66 Further, the delay is not just delay by itself. It is delay in circumstances where a third party has acquired an interest in the land. I speak of the interest which has been acquired by the third party under the contract of 17 August 2001.
67 It may be the case that the circumstances in which that third party acquired its interest are such that, if there were to be a litigation between the present plaintiff and that third party about whether the Option Agreement had priority over the interest of the third party, the Option Agreement would be held to have lost priority by reason of the failure to lodge a caveat. As I understand the law on this topic, there is no obligation on a person who has an unregistered interest to lodge a caveat to preserve the priority of that interest - however, in certain circumstances failure to lodge a caveat may lead to loss of priority that the interest would otherwise have had.
68 Whether this occurs depends upon whether the failure to lodge the caveat, when considered in light of all the other circumstances, led another person to acquire an interest in the land on the mistaken assumption that the earlier unregistered interest did not exist (J & H Holdings Australia Pty Limited v Bank of New South Wales (1971) 125 CLR 546 at 554).
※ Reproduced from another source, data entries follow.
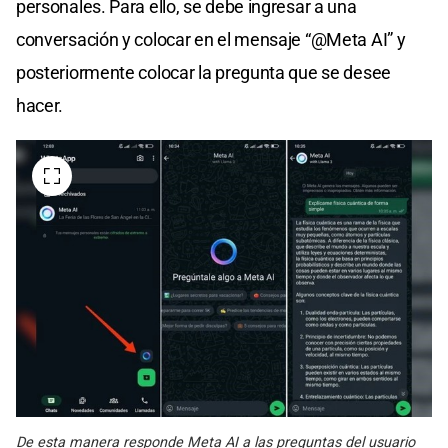
personales. Para ello, se debe ingresar a una
conversación y colocar en el mensaje “@Meta AI” y
posteriormente colocar la pregunta que se desee
hacer.
De esta manera responde Meta AI a las preguntas del usuario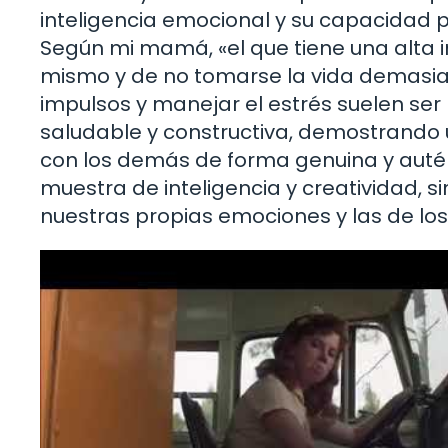
inteligencia emocional y su capacidad 
Según mi mamá, «el que tiene una alta i
mismo y de no tomarse la vida demasiad
impulsos y manejar el estrés suelen se
saludable y constructiva, demostrando
con los demás de forma genuina y auténti
muestra de inteligencia y creatividad,
nuestras propias emociones y las de lo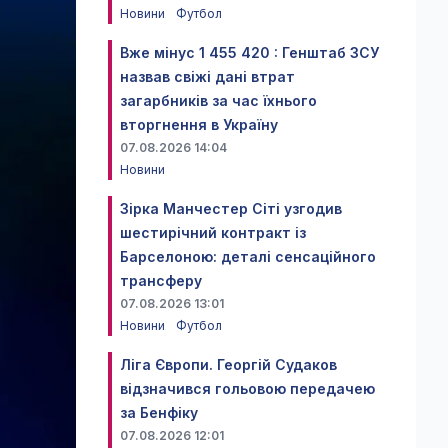
Новини
Футбол
Вже мінус 1 455 420 : Генштаб ЗСУ
назвав свіжі дані втрат
загарбників за час їхнього
вторгнення в Україну
07.08.2026 14:04
Новини
Зірка Манчестер Сіті узгодив
шестирічний контракт із
Барселоною: деталі сенсаційного
трансферу
07.08.2026 13:01
Новини
Футбол
Ліга Європи. Георгій Судаков
відзначився гольовою передачею
за Бенфіку
07.08.2026 12:01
In the present case, there is a realistic prospect that such a claim could be made out, although on the material before me I cannot express a view about whether it is more likely than not that it would be made out.
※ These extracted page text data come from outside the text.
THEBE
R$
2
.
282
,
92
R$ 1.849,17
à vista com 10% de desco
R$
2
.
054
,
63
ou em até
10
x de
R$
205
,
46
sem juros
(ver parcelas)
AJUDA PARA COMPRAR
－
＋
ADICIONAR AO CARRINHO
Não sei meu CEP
69 In all these circumstances, I have come to the view that the balance of convenience is such that the claim of the plaintiff to have an interest in the land over which the caveat was lodged, arising under the alleged oral Option Agreement, should not be permitted to be protected by an ongoing caveat.
70 At the time that there was discussion before me about the appropriate course to take, last Friday, when the prospect of treating the present application as an application under section 74O of the Real Property Act 1900 was raised, neither the parties nor I had focused on the difference between the interest which was asserted in the present proceedings (arising from the alleged option agreement of 18 May 2001), and the interest in the land which is asserted by the caveat. A caveat to assert an interest arising under the Option Agreement would not run foul of s 74O of the Real Property Act 1900. Section 74O says:
"(1) This section applies if a caveat lodged under a provision of this Part in respect of any particular estate or interest in land...lapses...and the same caveator lodges a further caveat with the Registrar General in respect of the same estate, interest or right and purporting to be based on the same facts as the first caveat.
(2) A further caveat to which this section refers has no effect unless:
(a) The Supreme Court has made an order giving leave for the lodgment of the further caveat and that order or an office copy of the order accompanies the further caveat when it is lodged with the Registrar General ...".